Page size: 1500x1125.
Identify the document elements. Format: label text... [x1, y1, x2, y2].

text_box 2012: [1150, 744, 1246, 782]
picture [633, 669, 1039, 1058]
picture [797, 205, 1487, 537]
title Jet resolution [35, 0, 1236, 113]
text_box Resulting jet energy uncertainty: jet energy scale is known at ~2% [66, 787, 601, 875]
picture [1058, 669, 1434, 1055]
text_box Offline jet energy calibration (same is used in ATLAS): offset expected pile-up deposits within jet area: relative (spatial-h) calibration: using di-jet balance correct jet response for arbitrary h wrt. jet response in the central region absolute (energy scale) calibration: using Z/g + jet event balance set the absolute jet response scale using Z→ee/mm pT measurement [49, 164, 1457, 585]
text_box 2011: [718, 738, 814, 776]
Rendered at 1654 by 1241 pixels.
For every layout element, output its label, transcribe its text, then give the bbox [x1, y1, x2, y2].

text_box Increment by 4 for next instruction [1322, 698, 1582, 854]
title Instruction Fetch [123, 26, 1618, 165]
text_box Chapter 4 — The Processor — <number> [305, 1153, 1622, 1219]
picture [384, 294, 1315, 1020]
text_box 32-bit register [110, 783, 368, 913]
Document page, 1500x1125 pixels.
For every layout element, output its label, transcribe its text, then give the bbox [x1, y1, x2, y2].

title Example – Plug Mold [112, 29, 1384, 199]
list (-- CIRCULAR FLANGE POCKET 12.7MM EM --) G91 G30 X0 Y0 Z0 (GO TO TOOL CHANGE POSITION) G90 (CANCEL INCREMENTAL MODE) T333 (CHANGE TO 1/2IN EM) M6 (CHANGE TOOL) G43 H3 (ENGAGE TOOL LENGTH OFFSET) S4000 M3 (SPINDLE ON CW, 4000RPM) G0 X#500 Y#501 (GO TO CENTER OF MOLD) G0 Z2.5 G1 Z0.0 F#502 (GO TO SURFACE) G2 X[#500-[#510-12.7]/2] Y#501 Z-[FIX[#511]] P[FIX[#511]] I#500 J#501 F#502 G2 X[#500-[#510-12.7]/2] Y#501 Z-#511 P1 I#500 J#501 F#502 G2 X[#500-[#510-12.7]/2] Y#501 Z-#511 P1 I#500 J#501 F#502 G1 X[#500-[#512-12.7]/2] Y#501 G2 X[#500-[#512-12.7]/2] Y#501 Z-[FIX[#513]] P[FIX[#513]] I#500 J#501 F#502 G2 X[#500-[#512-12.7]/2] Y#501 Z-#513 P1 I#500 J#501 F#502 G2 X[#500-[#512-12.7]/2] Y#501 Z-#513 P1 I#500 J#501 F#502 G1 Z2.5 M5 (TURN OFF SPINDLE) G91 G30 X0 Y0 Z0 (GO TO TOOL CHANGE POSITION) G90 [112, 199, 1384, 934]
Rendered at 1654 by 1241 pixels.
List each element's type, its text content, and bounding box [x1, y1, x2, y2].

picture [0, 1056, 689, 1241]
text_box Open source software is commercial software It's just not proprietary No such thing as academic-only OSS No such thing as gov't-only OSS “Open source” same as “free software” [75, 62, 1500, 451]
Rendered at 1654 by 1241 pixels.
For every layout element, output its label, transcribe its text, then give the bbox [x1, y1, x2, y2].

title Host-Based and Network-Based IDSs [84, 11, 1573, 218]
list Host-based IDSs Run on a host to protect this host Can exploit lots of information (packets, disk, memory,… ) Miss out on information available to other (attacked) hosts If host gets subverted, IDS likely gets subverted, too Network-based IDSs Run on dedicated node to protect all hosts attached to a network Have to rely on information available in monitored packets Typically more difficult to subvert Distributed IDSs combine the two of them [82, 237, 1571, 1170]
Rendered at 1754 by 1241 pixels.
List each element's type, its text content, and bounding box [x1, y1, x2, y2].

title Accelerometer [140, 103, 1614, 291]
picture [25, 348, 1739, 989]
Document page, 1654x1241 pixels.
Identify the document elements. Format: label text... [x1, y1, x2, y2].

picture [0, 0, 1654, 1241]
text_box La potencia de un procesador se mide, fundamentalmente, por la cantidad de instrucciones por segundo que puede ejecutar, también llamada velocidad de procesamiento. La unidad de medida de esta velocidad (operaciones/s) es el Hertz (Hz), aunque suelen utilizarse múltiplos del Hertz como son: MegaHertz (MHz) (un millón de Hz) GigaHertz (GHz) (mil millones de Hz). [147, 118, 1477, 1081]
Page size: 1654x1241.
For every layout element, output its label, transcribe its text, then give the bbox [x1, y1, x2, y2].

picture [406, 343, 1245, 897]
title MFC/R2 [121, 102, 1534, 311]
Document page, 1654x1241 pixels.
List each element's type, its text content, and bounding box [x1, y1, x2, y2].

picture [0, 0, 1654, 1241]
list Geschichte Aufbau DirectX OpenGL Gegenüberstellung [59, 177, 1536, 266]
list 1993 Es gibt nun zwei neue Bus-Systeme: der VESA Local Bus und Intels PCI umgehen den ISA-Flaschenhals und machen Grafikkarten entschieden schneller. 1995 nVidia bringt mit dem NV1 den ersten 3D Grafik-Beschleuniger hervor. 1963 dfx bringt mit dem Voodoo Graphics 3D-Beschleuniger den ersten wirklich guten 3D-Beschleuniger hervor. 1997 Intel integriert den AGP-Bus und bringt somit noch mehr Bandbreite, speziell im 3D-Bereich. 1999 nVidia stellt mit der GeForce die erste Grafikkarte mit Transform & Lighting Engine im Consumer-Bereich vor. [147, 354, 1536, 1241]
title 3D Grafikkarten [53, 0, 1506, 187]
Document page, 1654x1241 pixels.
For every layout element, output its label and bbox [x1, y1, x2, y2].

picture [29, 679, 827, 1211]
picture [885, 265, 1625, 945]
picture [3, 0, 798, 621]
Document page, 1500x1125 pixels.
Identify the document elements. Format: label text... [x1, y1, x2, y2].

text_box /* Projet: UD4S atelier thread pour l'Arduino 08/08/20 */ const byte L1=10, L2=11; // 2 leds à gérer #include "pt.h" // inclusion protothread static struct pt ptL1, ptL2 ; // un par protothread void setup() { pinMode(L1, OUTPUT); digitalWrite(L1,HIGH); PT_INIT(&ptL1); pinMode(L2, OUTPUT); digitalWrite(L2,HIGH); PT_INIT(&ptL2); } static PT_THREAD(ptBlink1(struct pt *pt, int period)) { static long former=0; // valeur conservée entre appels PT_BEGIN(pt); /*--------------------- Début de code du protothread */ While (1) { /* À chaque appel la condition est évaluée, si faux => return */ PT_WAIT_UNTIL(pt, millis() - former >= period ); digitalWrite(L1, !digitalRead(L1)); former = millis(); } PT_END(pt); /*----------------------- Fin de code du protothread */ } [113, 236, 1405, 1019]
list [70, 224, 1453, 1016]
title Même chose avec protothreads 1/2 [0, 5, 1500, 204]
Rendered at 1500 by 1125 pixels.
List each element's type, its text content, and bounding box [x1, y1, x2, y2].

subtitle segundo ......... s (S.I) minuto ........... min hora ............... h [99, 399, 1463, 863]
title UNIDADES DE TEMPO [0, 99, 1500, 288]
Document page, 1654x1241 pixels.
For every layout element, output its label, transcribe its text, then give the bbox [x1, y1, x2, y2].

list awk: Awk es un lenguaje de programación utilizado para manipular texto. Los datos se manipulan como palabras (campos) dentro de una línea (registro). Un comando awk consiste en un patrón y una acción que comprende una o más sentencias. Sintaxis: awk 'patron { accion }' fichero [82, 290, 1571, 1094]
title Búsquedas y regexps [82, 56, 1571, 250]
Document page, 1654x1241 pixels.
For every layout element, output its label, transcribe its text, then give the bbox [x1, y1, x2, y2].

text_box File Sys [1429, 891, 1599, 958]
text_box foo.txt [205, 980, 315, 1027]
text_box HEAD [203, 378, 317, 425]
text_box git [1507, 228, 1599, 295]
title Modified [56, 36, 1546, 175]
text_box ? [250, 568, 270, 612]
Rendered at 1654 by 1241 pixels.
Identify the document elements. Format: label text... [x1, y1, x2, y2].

*What the task asks*. Output the lines of the material as a Markdown table with the columns Row and Line. Begin at the first line and continue through the line that contains "picture [1058, 669, 1434, 1055]", including both ends. Skip blank lines, and number each remaining line under Row.

*Written response*.
| Row | Line |
|---|---|
| 1 | Page size: 1500x1125. |
| 2 | Identify the document elements. Format: label text... [x1, y1, x2, y2]. |
| 3 | text_box 2012: [1150, 744, 1246, 782] |
| 4 | picture [633, 669, 1039, 1058] |
| 5 | picture [797, 205, 1487, 537] |
| 6 | title Jet resolution [35, 0, 1236, 113] |
| 7 | text_box Resulting jet energy uncertainty: jet energy scale is known at ~2% [66, 787, 601, 875] |
| 8 | picture [1058, 669, 1434, 1055] |